(This article is written by Jake P. Skaggs, a member in the subrogation and recovery department of Cozen O’Connor.)

In a subrogation case, what type of evidence is required to prove real property damages at trial? Many times, the only evidence of damages that is readily available is the property adjuster’s Xactimate estimate and testimony. As of late, this type of evidence is no longer sufficient. In McGinty v. Hennen, for instance, the Texas Supreme Court held that the plaintiff must provide specific evidence that the cost to repair the damaged property was reasonable and necessary.

The Case
In Texas, the plaintiff can recover the reasonable and necessary costs to repair damaged real property, as long as there is not economic waste—meaning the cost to rebuild the property does not exceed the value of the property. The plaintiff in McGinty alleged his house had developed mold because of water leaks from several construction defects. The plaintiff then sued the builder for breach of the construction contract. He claimed that his damages were in excess of $600,000 for mold remediation and the repair work. 

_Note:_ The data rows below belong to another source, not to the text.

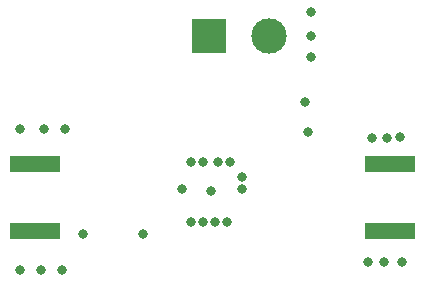
<source format=gbl>
%TF.GenerationSoftware,KiCad,Pcbnew,(5.1.9)-1*%
%TF.CreationDate,2021-06-07T18:16:05+02:00*%
%TF.ProjectId,AmplificadorV1,416d706c-6966-4696-9361-646f7256312e,rev?*%
%TF.SameCoordinates,Original*%
%TF.FileFunction,Copper,L4,Bot*%
%TF.FilePolarity,Positive*%
%FSLAX46Y46*%
G04 Gerber Fmt 4.6, Leading zero omitted, Abs format (unit mm)*
G04 Created by KiCad (PCBNEW (5.1.9)-1) date 2021-06-07 18:16:05*
%MOMM*%
%LPD*%
G01*
G04 APERTURE LIST*
%TA.AperFunction,SMDPad,CuDef*%
%ADD10R,4.200000X1.350000*%
%TD*%
%TA.AperFunction,ComponentPad*%
%ADD11C,3.000000*%
%TD*%
%TA.AperFunction,ComponentPad*%
%ADD12R,3.000000X3.000000*%
%TD*%
%TA.AperFunction,ViaPad*%
%ADD13C,0.800000*%
%TD*%
G04 APERTURE END LIST*
D10*
%TO.P,J3,2*%
%TO.N,GND*%
X174806000Y-98775000D03*
X174806000Y-104425000D03*
%TD*%
%TO.P,J1,2*%
%TO.N,GND*%
X144780000Y-104425000D03*
X144780000Y-98775000D03*
%TD*%
D11*
%TO.P,J2,2*%
%TO.N,GND*%
X164592000Y-87884000D03*
D12*
%TO.P,J2,1*%
%TO.N,VDD*%
X159512000Y-87884000D03*
%TD*%
D13*
%TO.N,*%
X159690000Y-101030500D03*
%TO.N,GND*%
X168148000Y-85852000D03*
X168148000Y-87884000D03*
X168148000Y-89662000D03*
X175691800Y-96484440D03*
X174360840Y-107045760D03*
X175828960Y-107035600D03*
X172953680Y-107045760D03*
X143510000Y-107696000D03*
X145288000Y-107696000D03*
X147066000Y-107696000D03*
X143510000Y-95758000D03*
X145542000Y-95758000D03*
X147320000Y-95758000D03*
%TO.N,Net-(U1-Pad16)*%
X157988000Y-98552000D03*
%TO.N,Net-(U1-Pad15)*%
X159004000Y-98552000D03*
%TO.N,Net-(U1-Pad13)*%
X161290000Y-98552000D03*
%TO.N,Net-(U1-Pad8)*%
X161036000Y-103632000D03*
%TO.N,Net-(U1-Pad6)*%
X159004000Y-103632000D03*
%TO.N,Net-(U1-Pad5)*%
X157988000Y-103632000D03*
%TO.N,GND*%
X167894000Y-96012000D03*
X173283880Y-96535240D03*
X174625000Y-96535240D03*
X148844000Y-104648000D03*
X153924000Y-104648000D03*
X167640000Y-93472000D03*
%TO.N,Net-(U1-Pad2)*%
X157226000Y-100838000D03*
%TO.N,Net-(U1-Pad7)*%
X160020000Y-103632000D03*
%TO.N,Net-(U1-Pad12)*%
X162306000Y-99822000D03*
%TO.N,Net-(U1-Pad11)*%
X162306000Y-100838000D03*
%TO.N,Net-(U1-Pad14)*%
X160274000Y-98552000D03*
%TD*%
M02*

</source>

The plaintiff presented two damages experts: a mold remediation expert and a local general contractor who had 30 years of experience. The Xactimate estimates from both experts were admitted as evidence. The defendant did not present any expert testimony challenging the amount of the plaintiff’s damages. During trial, the plaintiff’s experts testified regarding their estimated costs to rebuild, and that the Xactimate prices were within one to two percent of the costs in Corpus Christi. However, neither expert gave an opinion that repairs were necessary or that the costs were reasonable. In fact, the experts never said the words “reasonable and necessary.” The defendant then appealed on the grounds there was no evidence the cost to repair was reasonable and necessary.

The Appeal
The 14th Court of Appeals in Houston held that although the plaintiff’s experts did not opine that the costs were reasonable and necessary, there was sufficient evidence—namely the estimates and testimony—to support the jury’s finding that the costs were reasonable and necessary. 

The Texas Supreme Court disagreed, however, stating the legal standard for damages is reasonable and necessary. The plaintiff’s experts merely explained their processes for arriving at the cost to repair the house by using the Xactimate program, researching local materials, and relying on information from previous jobs. They did not provide evidence that these costs were reasonable and necessary. Without some other evidence that the costs were reasonable and necessary—the Court referenced using competitive bids—there simply was no evidence to support the plaintiff’s damages.

Therefore, how does one prove property damages in Texas? The Court did not list what types of evidence is sufficient to prove that the damages were “reasonable and necessary,” but the opinion referenced those terms on numerous occasions. Reading between the lines, a damage expert should be prepared to testify that each element of damage is “reasonable and necessary.” 

So it is necessary to meet with your damages expert early on—be it a claims adjuster or a building consultant—to specifically identify all of the information the expert relied upon to arrive at his or her estimate. If that projection is solely based on an Xactimate estimate, then the court may not consider it sufficient evidence.